Tarefa A. Segundo a notícia sobre o Fórum de Macau, em que ano foi fundada esta conferência?
Tarefa B. Transcreva palavra por palavra o trecho da notícia sobre o Fórum de Macau que começa nas palavras “A delegação de” e termina depois das palavras “par do chinês.”.
Tarefa C.
Diga se cada afirmação está de acordo com a notícia sobre o Fórum de Macau. Responda sim ou não e cite as palavras do texto que decidem.
(i) São Tomé e Príncipe integra o Fórum Macau.
(ii) A delegação do Brasil será chefiada por Marcos Pereira.
(iii) O português deixou de ser língua oficial em Macau.

++++ Passagem citada

Macau acolhe terça e quarta-feiras próximas, dias 11 e 12 de Outubro, a 5.ª Conferência Ministerial do Fórum para a Cooperação Económica e Comercial entre a China e os Países de Língua Portuguesa, na qual Moçambique se faz representar por uma delegação chefiada pelo Primeiro-ministro, Carlos Agostinho do Rosário.
Também conhecida por Fórum de Macau, esta conferência foi fundada em 2003 e gradualmente transformou-se numa plataforma de referência para o aprofundamento da cooperação, orientada pelo conceito de benefício mútuo entre as partes e pela promoção do desenvolvimento económico comum dos países participantes.
O evento vai decorrer sob o lema “Rumo à Consolidação das Relações Económicas e Comerciais entre a China e os Países de Língua Portuguesa: Unir Esforços para a Cooperação, Construir em Conjunto a Plataforma, Partilhar os Benefícios do Desenvolvimento”.
O encontro procurará explorar novas áreas para a cooperação económica e comercial entre a China e os países de língua portuguesa, elevando o nível de cooperação e, simultaneamente, reforçando e dando continuidade ao processo de consolidação do papel de Macau enquanto plataforma para a cooperação económica e comercial entre a China e os Países de Língua Portuguesa.
Segundo a organização, na conferência “serão definidas as linhas, áreas e modalidades de cooperação entre a China e os países de língua portuguesa para o triénio 2017-2019”.
Do programa consta, entre outros actos, o lançamento do Projecto do Complexo da Plataforma de Serviços para a Cooperação Comercial entre a China e os Países de Língua Portuguesa, a construir em Macau; a Conferência Ministerial e a conferência dos empresários e dos quadros da área financeira.
A China estabeleceu a Região Administrativa Especial de Macau como sua plataforma para o reforço da cooperação económica e comercial com os países de língua portuguesa em 2003. No mesmo ano, criou o Fórum para a Cooperação Económica e Comercial entre a China e os Países de Língua Portuguesa.
Para este encontro, para além do Primeiro-ministro moçambicano, Carlos Agostinho do Rosário, está confirmada a presença de quatro chefes de Governo: António Costa (Portugal), José Ulisses Correia e Silva (Cabo Verde), Baciro Djá (Guiné-Bissau) e Li Keqiang (China).
A delegação de Angola será chefiada pelo ministro da Economia, Abrahão Gourgel; a do Brasil pelo ministro da Indústria, Comércio Exterior e Serviços, Marcos Pereira; e a de Timor-Leste pelo ministro de Estado, coordenador dos Assuntos Económicos e Ministro da Agricultura e Pescas, Estanislau Aleixo da Silva.
São Tomé e Príncipe não integra o Fórum Macau, por manter relações diplomáticas com Taiwan em detrimento de Pequim.
Macau, território administrado por Portugal até 1999, é desde esse ano uma região da China com administração especial, que goza de ampla autonomia e onde o português continua a ser língua oficial, a par do chinês.

++++++++
++++ Excertos das entradas

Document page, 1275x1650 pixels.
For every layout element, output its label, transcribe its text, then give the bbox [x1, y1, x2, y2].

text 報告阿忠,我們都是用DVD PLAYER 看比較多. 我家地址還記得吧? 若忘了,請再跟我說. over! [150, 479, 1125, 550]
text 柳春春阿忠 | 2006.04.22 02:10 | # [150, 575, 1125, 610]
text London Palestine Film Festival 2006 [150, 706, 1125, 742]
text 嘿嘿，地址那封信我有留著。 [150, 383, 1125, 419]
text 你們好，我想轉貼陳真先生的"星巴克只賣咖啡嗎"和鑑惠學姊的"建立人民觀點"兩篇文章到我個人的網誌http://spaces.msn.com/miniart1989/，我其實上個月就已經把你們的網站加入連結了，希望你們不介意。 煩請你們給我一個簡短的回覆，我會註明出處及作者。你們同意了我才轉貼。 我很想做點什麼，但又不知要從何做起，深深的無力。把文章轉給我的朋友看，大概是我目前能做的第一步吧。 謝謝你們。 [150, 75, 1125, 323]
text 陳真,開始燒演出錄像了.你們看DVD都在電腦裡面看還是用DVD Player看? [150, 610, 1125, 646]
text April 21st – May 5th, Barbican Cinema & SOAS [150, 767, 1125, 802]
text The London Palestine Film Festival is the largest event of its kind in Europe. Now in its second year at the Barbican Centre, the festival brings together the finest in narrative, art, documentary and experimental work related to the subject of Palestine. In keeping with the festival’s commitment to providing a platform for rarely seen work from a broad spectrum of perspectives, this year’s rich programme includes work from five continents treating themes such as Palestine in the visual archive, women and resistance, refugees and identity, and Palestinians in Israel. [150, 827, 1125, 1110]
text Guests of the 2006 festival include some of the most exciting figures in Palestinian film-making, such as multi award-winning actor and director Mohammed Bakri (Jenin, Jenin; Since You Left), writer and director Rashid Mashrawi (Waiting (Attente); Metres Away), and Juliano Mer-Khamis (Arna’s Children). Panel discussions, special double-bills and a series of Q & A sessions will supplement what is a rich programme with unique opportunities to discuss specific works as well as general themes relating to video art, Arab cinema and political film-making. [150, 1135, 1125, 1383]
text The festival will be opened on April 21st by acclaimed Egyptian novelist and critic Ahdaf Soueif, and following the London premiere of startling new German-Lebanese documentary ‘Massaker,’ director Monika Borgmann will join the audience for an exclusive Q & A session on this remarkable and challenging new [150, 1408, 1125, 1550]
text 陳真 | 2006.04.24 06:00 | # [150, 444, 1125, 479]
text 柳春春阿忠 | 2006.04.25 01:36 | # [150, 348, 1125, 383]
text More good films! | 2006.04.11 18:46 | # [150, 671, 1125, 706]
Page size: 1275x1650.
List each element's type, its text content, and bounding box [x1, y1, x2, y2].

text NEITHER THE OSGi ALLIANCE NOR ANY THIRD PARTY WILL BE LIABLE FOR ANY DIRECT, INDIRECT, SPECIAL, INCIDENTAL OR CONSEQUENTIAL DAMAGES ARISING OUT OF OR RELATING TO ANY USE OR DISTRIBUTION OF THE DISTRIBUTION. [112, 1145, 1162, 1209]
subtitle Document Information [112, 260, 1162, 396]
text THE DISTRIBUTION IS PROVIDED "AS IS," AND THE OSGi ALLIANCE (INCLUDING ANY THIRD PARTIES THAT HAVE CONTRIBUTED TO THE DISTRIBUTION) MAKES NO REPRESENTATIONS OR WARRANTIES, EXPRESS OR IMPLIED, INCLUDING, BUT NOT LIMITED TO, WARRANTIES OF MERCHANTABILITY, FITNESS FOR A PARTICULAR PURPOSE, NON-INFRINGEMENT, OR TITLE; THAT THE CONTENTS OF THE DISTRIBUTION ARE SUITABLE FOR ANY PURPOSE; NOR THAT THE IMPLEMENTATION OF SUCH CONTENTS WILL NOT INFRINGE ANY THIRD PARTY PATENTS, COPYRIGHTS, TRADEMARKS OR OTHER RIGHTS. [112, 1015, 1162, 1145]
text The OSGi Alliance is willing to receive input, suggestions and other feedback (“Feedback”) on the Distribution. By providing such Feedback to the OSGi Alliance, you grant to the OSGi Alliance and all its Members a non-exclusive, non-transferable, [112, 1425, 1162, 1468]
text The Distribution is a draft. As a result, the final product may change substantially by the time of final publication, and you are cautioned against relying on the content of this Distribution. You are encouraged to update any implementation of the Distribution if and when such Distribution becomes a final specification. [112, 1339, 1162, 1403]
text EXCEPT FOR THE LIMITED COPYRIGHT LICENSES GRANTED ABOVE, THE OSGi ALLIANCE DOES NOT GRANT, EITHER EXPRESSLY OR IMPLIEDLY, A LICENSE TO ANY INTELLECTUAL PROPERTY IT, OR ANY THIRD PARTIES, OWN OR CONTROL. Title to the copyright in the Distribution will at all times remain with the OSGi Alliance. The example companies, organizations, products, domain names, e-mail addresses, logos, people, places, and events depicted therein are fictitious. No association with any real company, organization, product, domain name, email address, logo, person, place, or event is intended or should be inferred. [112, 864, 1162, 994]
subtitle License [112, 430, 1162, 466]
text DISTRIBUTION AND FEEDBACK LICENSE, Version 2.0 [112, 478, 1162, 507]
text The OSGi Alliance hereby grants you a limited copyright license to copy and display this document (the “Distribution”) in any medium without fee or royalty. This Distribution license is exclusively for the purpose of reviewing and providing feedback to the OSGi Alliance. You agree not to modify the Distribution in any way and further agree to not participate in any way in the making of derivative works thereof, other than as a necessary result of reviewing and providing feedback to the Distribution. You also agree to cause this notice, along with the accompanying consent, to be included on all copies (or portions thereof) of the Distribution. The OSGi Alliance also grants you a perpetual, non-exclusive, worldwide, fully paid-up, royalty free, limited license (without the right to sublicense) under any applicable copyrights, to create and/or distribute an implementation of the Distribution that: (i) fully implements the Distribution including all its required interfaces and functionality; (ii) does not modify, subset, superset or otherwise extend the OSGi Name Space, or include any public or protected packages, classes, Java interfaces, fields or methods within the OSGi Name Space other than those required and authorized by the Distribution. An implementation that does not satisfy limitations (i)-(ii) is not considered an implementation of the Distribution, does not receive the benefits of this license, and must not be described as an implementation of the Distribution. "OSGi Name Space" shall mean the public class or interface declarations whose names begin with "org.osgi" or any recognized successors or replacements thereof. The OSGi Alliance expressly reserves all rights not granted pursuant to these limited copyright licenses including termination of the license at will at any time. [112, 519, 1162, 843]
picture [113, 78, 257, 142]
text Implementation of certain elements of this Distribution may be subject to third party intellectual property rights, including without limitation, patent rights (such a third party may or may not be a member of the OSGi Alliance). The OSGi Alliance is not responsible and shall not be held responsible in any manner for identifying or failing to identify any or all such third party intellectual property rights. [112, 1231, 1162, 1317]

++++++++

Resolução A. Em 2003.

Resolução B.
A delegação de Angola será chefiada pelo ministro da Economia, Abrahão Gourgel; a do Brasil pelo ministro da Indústria, Comércio Exterior e Serviços, Marcos Pereira; e a de Timor-Leste pelo ministro de Estado, coordenador dos Assuntos Económicos e Ministro da Agricultura e Pescas, Estanislau Aleixo da Silva.
São Tomé e Príncipe não integra o Fórum Macau, por manter relações diplomáticas com Taiwan em detrimento de Pequim.
Macau, território administrado por Portugal até 1999, é desde esse ano uma região da China com administração especial, que goza de ampla autonomia e onde o português continua a ser língua oficial, a par do chinês.

Resolução C.
(i) Não: “São Tomé e Príncipe não integra o Fórum Macau, por manter relações diplomáticas com Taiwan em detrimento de Pequim.”
(ii) Sim: “a do Brasil pelo ministro da Indústria, Comércio Exterior e Serviços, Marcos Pereira”
(iii) Não: “onde o português continua a ser língua oficial, a par do chinês.”